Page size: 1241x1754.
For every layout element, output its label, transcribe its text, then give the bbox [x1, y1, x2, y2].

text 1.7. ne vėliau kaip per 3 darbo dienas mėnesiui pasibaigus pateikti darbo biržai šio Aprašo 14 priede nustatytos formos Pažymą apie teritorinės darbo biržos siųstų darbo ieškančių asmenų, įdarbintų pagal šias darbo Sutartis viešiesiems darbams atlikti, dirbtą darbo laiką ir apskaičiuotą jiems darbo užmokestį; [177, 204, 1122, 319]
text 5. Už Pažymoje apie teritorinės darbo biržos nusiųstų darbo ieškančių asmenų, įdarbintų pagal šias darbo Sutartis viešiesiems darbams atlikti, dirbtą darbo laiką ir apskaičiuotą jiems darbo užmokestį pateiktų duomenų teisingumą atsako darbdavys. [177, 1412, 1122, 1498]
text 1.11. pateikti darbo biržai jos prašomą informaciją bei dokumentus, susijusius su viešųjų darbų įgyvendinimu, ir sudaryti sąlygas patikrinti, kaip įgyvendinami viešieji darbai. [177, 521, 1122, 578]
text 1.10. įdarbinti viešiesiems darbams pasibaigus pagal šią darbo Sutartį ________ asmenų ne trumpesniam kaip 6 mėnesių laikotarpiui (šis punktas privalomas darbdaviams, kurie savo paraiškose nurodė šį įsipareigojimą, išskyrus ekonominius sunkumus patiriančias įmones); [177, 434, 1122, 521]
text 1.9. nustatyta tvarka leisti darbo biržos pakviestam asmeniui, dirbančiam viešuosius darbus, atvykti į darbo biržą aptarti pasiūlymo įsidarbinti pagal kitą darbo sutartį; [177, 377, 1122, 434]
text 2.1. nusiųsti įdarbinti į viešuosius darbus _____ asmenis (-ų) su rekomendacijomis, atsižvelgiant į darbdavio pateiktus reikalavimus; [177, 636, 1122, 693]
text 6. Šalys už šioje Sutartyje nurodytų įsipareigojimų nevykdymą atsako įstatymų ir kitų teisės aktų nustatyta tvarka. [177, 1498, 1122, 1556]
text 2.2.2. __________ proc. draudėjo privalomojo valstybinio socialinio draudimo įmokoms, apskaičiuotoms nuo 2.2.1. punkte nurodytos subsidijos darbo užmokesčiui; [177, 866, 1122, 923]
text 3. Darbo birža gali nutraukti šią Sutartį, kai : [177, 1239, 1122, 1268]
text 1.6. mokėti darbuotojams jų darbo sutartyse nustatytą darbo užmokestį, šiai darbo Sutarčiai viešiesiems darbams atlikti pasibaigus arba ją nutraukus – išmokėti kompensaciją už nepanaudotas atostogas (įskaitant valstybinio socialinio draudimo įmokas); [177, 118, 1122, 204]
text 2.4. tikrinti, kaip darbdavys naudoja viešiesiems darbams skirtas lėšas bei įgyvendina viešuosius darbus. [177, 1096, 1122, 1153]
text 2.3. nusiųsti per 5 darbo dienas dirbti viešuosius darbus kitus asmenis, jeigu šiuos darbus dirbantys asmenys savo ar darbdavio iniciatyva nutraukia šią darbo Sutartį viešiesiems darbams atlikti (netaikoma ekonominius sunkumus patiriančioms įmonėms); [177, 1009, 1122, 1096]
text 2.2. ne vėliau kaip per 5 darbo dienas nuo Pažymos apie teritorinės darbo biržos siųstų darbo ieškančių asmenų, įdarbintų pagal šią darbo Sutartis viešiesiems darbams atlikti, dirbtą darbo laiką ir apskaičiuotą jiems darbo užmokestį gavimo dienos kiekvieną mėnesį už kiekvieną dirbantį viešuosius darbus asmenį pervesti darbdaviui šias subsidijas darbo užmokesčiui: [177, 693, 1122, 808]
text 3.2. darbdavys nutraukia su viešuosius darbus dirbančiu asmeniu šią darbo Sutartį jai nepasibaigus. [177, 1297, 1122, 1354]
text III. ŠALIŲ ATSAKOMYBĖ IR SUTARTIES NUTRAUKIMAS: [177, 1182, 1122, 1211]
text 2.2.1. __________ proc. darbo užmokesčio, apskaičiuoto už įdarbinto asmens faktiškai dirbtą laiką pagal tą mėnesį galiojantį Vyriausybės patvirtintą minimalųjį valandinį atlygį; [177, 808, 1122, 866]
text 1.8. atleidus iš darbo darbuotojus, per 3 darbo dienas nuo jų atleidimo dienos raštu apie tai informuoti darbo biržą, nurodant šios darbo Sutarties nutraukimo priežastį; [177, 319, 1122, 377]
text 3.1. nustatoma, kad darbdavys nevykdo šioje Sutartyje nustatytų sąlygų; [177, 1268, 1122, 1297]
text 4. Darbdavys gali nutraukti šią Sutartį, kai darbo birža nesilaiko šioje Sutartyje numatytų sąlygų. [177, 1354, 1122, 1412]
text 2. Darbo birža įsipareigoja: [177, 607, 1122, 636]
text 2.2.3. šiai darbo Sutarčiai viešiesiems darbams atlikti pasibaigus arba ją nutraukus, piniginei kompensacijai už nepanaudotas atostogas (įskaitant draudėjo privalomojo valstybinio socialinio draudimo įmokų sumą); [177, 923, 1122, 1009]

# # # #

## Written exercise
Turn the listing, from its first line through the line containing "For every layout" (inclusive), into a JSON list of strings with one string per line and any blank lines omitted.

## Written response
[
  "Page size: 1241x1754.",
  "For every layout element, output its label, transcribe its text, then give the bbox [x1, y1, x2, y2]."
]